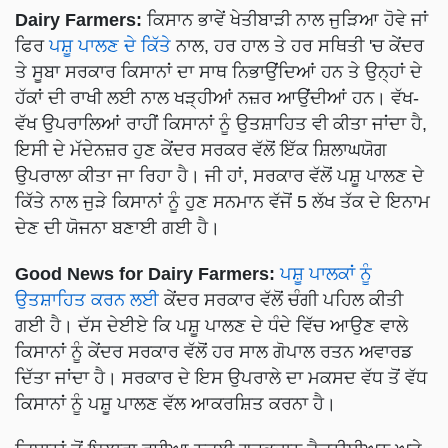
Dairy Farmers:
ਕਿਸਾਨ ਭਾਵੇਂ ਖੇਤੀਬਾੜੀ ਨਾਲ ਜੁੜਿਆ ਹੋਵੇ ਜਾਂ
ਫਿਰ
ਪਸ਼ੂ ਪਾਲਣ ਦੇ ਕਿੱਤੇ
ਨਾਲ, ਹਰ ਹਾਲ ਤੇ ਹਰ ਸਥਿਤੀ 'ਚ ਕੇਂਦਰ
ਤੇ ਸੂਬਾ ਸਰਕਾਰ ਕਿਸਾਨਾਂ ਦਾ ਸਾਥ ਨਿਭਾਉਂਦਿਆਂ ਹਨ ਤੇ ਉਨ੍ਹਾਂ ਦੇ
ਹੱਕਾਂ ਦੀ ਰਾਖੀ ਲਈ ਨਾਲ ਖੜ੍ਹੀਆਂ ਨਜ਼ਰ ਆਉਂਦੀਆਂ ਹਨ। ਵੱਖ-
ਵੱਖ ਉਪਰਾਲਿਆਂ ਰਾਹੀਂ ਕਿਸਾਨਾਂ ਨੂੰ ਉਤਸ਼ਾਹਿਤ ਵੀ ਕੀਤਾ ਜਾਂਦਾ ਹੈ,
ਇਸੀ ਦੇ ਮੱਦੇਨਜ਼ਰ ਹੁਣ ਕੇਂਦਰ ਸਰਕਰ ਵੱਲੋਂ ਇੱਕ ਸ਼ਿਲਾਘਯੋਗ
ਉਪਰਾਲਾ ਕੀਤਾ ਜਾ ਰਿਹਾ ਹੈ। ਜੀ ਹਾਂ, ਸਰਕਾਰ ਵੱਲੋਂ ਪਸ਼ੂ ਪਾਲਣ ਦੇ
ਕਿੱਤੇ ਨਾਲ ਜੁੜੇ ਕਿਸਾਨਾਂ ਨੂੰ ਹੁਣ ਸਨਮਾਨ ਵੱਜੋਂ 5 ਲੱਖ ਤੱਕ ਦੇ ਇਨਾਮ
ਦੇਣ ਦੀ ਯੋਜਨਾ ਬਣਾਈ ਗਈ ਹੈ।
Good News for Dairy Farmers:
ਪਸ਼ੂ ਪਾਲਕਾਂ ਨੂੰ
ਉਤਸ਼ਾਹਿਤ ਕਰਨ ਲਈ
ਕੇਂਦਰ ਸਰਕਾਰ ਵੱਲੋਂ ਚੰਗੀ ਪਹਿਲ ਕੀਤੀ
ਗਈ ਹੈ। ਦੱਸ ਦੇਈਏ ਕਿ ਪਸ਼ੂ ਪਾਲਣ ਦੇ ਧੰਦੇ ਵਿੱਚ ਆਉਣ ਵਾਲੇ
ਕਿਸਾਨਾਂ ਨੂੰ ਕੇਂਦਰ ਸਰਕਾਰ ਵੱਲੋਂ ਹਰ ਸਾਲ ਗੋਪਾਲ ਰਤਨ ਅਵਾਰਡ
ਦਿੱਤਾ ਜਾਂਦਾ ਹੈ। ਸਰਕਾਰ ਦੇ ਇਸ ਉਪਰਾਲੇ ਦਾ ਮਕਸਦ ਵੱਧ ਤੋਂ ਵੱਧ
ਕਿਸਾਨਾਂ ਨੂੰ ਪਸ਼ੂ ਪਾਲਣ ਵੱਲ ਆਕਰਸ਼ਿਤ ਕਰਨਾ ਹੈ।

══════════

▸ **Activity**: Whenever a line above has the word "Farmers" in it, copy that line.

▸ **Written answer**:
Dairy Farmers:
Good News for Dairy Farmers:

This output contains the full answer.